Which was not what he had been afraid she would say.

He opened out the letter, blinking through a mist, and smoothed it on the bench between them. Daniel’s typing was conscientious and stalwart and pathetic. This wasn’t fair; it was like having him die twice. “It isn’t fair,” he told Justine.

“It’s not. It’s not at all.”

She sat watching a pigeon while Caleb reread the letter. The margins wobbled and shimmered. Now everything came clear to him. He saw kinder, gentler meanings in Daniel’s words; the other meanings were no longer there. He understood the effort involved, the hesitations, searches for the proper phrase, false beginnings tossed in wastebaskets.

“I should have written,” he told Justine.

She went on watching the pigeon.

“It always seemed to work out with them that I didn’t do what I should have. Did do what I shouldn’t have.”

Her gaze shifted to him, transparent blue eyes whose familiarity continued to confuse him.

“How did he find me?” he asked her. Before, he had barely wondered.

“A detective did it,” said Justine,” but we’d been hunting for years.”

“I thought they would just forget about me.”

She started to say something, and stopped. Then she said, “I used to read the cards for you.”

“The—?”

“Fortune-telling cards.”

“Oh yes,” he said.

“I asked, would Grandfather ever locate you? The cards said yes. However there was always room for error, because Grandfather didn’t cut the cards himself. He wouldn’t have approved. I never thought of asking would he actually see you.”

Caleb folded the letter and put it back in his pocket. He was not sure what they were talking about.

“Uncle Caleb,” said Justine, “will you come home with me?”

“Oh well I — that’s very kind of you.”

“You know we’d love to have you. Duncan and I. Duncan is another grandchild, I married him. You’d like him.”

“Married him, did you,” said Caleb, unsurprised. He sniffed, and then blotted both eyes on the sleeve of his raincoat. “Well now,” he said. “Whose little girl are you?”

“Caroline’s.”

“Caroline’s? I thought she was the baby, I thought she died.”

“Only after she grew up,” said Justine. “Duncan is Uncle Two’s.”

“Two’s? Oh, Justin Two.”

He contemplated the pigeon, whose feathers reminded him of a changeable taffeta dress that Maggie Rose had once worn.

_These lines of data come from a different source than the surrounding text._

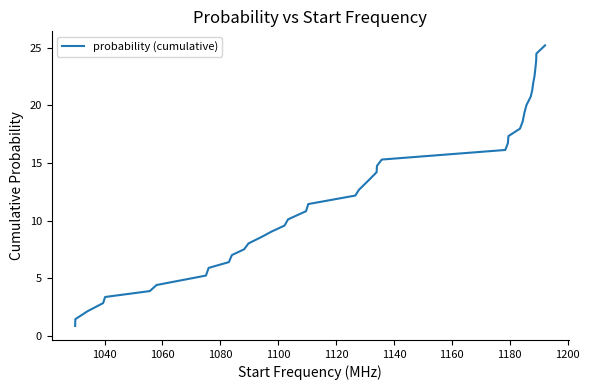

What is the greatest value displayed?

25.2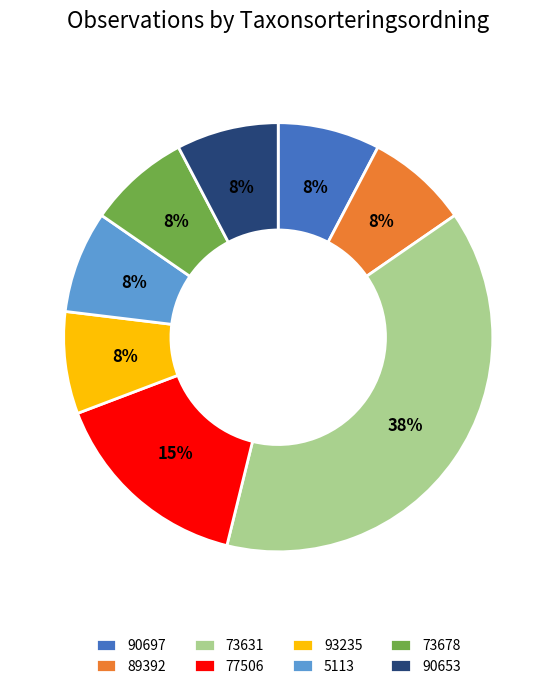

Do 90653 and 90697 together represent more than half of the pie?

No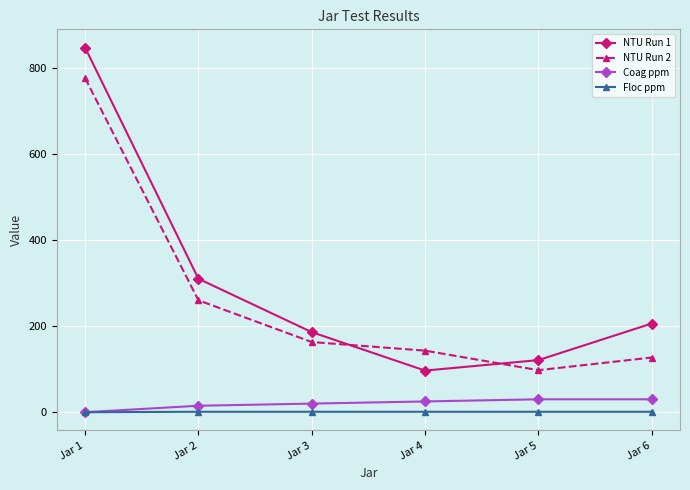

True or false: NTU Run 1 and Floc ppm intersect in this chart.

False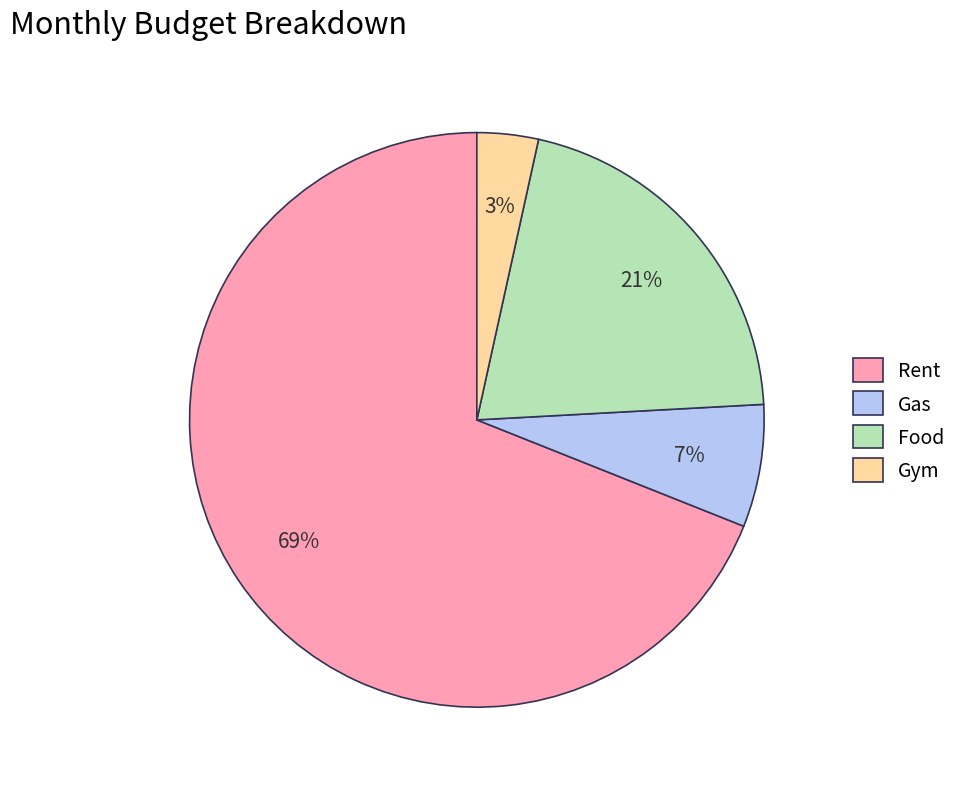

Which has a higher value, Gas or Gym?

Gas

Justin Two was the most demanding of all her children, he seemed to remember; the loudest and the shrillest, the most likely to interrupt a conversation. “Tell me,” he said, “is he still the same?”

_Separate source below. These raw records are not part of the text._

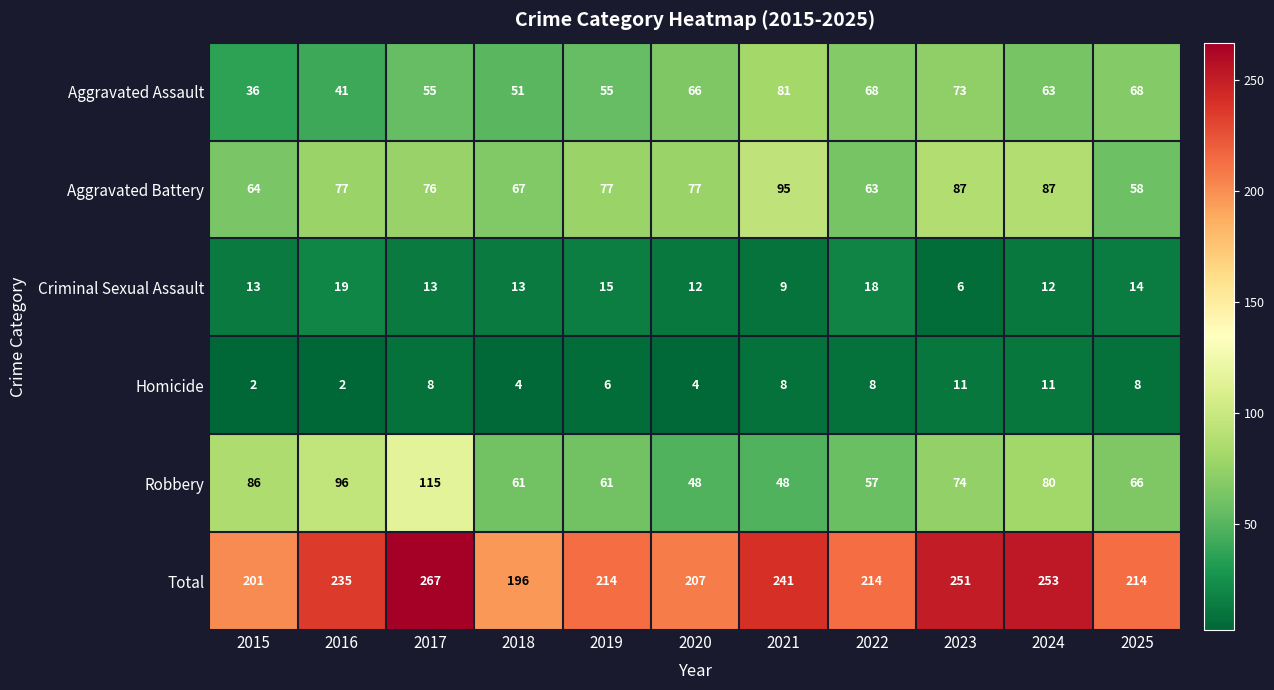

Which category has the highest value across all series?

2017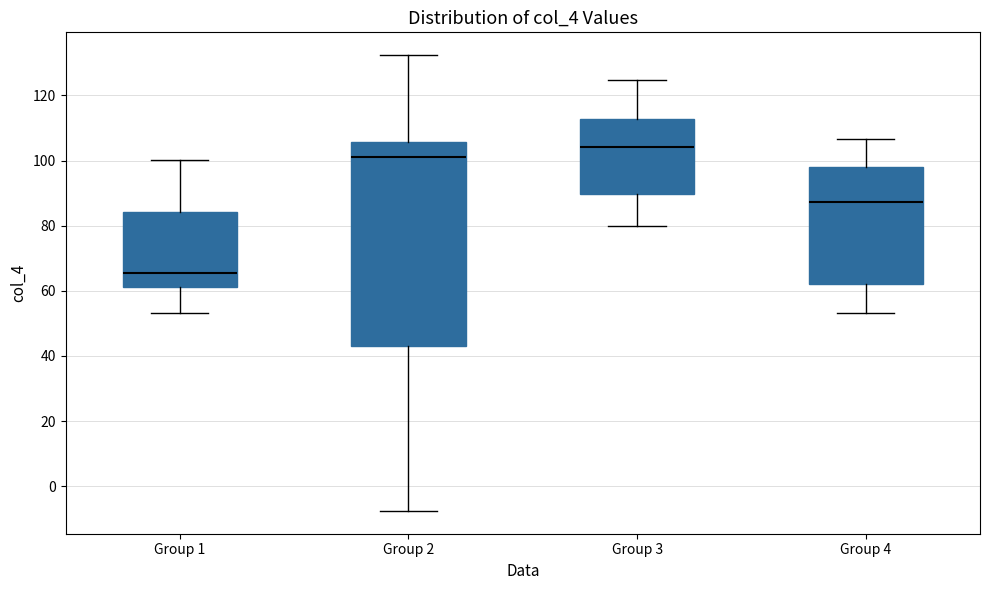

Reading left to right, read every box against the y-axis: the position of its median line, the range the box covers, and the ends of its whiskers. The values are not printed on the chart, so give them approximately, as read against the axis.

Group 1: median 66, box 62 to 84, whiskers 54 to 100
Group 2: median 102, box 42 to 106, whiskers -8 to 132
Group 3: median 104, box 90 to 112, whiskers 80 to 124
Group 4: median 88, box 62 to 98, whiskers 54 to 106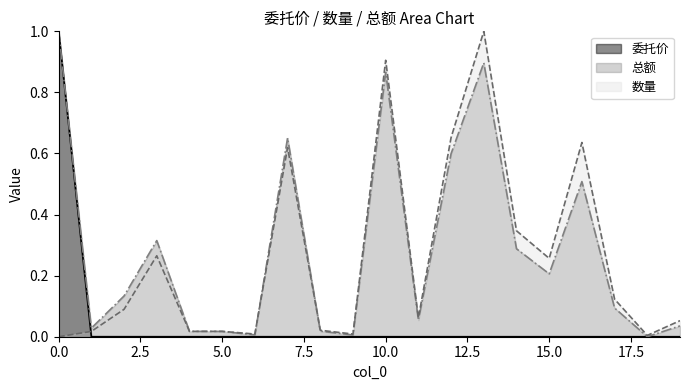

What value does the 总额 series have at 3?

0.3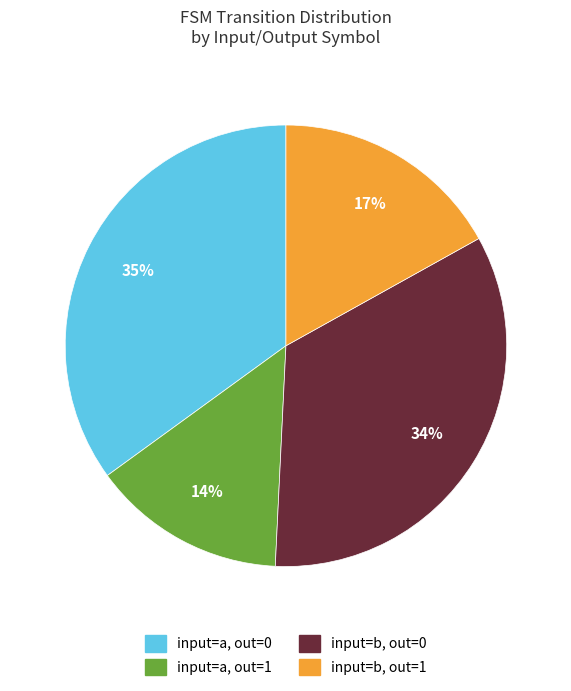

To the nearest percent, what is the difference between the largest and smallest slice percentages?

21%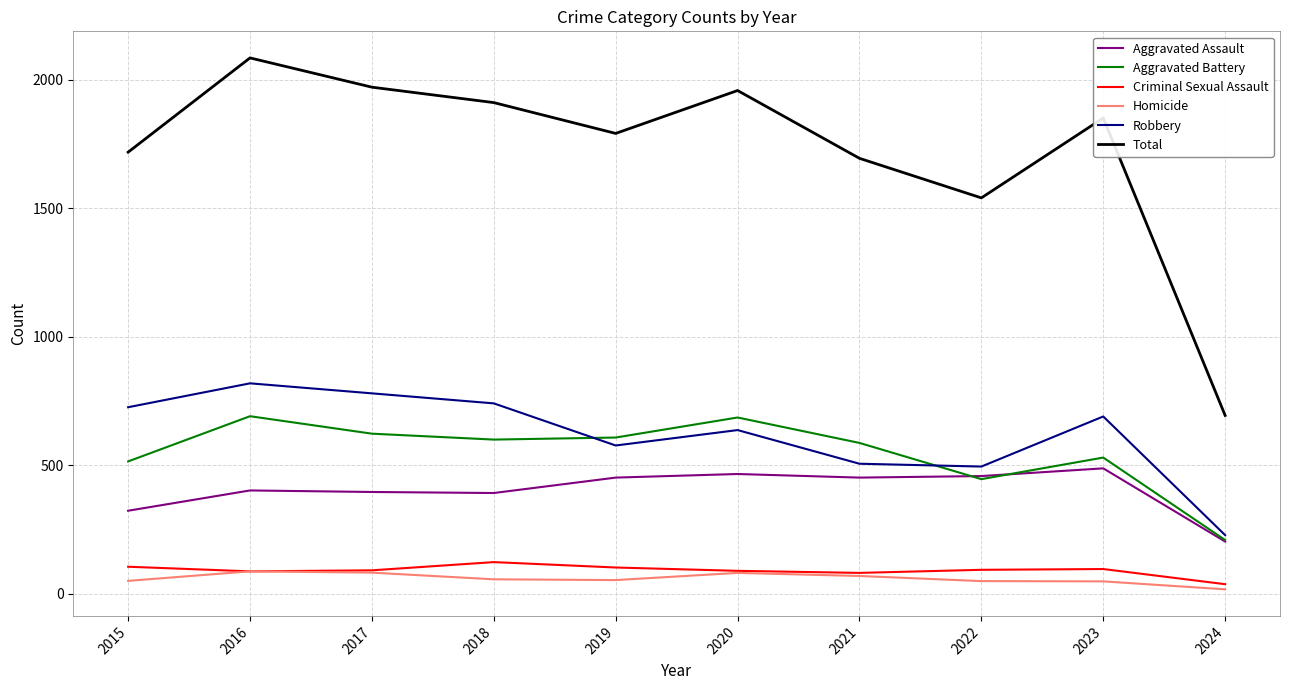

At which label does Aggravated Battery reach its minimum?

2024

“Yes,” said Justine, as if she knew what he meant.

He laughed.

Justine said, “Listen. You can’t stay here! I went to that office in there to ask for you and they said, ‘He’s out by the tree, but you’ve only got twenty minutes. Then visiting hours will be over,’ they said. I said, ‘But I’ve been traveling since yesterday! I am his great-niece Justine Peck and I’ve come all the way from Caro Mill, Maryland. I have to spend more than twenty minutes!’ ‘Sorry, Miss,’ they said, ‘rules are rules.’ You can’t stay in a place like this!”

“It’s true,” said Caleb, “they do like rules.”

“Will you come? We could leave this evening.”

“Oh, well you see they’d never let me do it,” Caleb said. “No. You weren’t the person who signed me in here, they’d never just let me . . . or if they did, there’d be so much paperwork. It would take some arranging. Perhaps several weeks before they would allow me to—”

Allow you?” Justine said. “What, are you in prison?”

Caleb blinked and looked around him.

“Never mind, just come,” said Justine. “You already have your coat on. There’s nothing you want from inside, is there? We can go over the wall in back, where it’s lowest. They won’t even see us leave.”

“You mean—escape?” said Caleb.

“Won’t you just come away with me?”

People had been saying that to him all his life. He had still not learned to turn them down.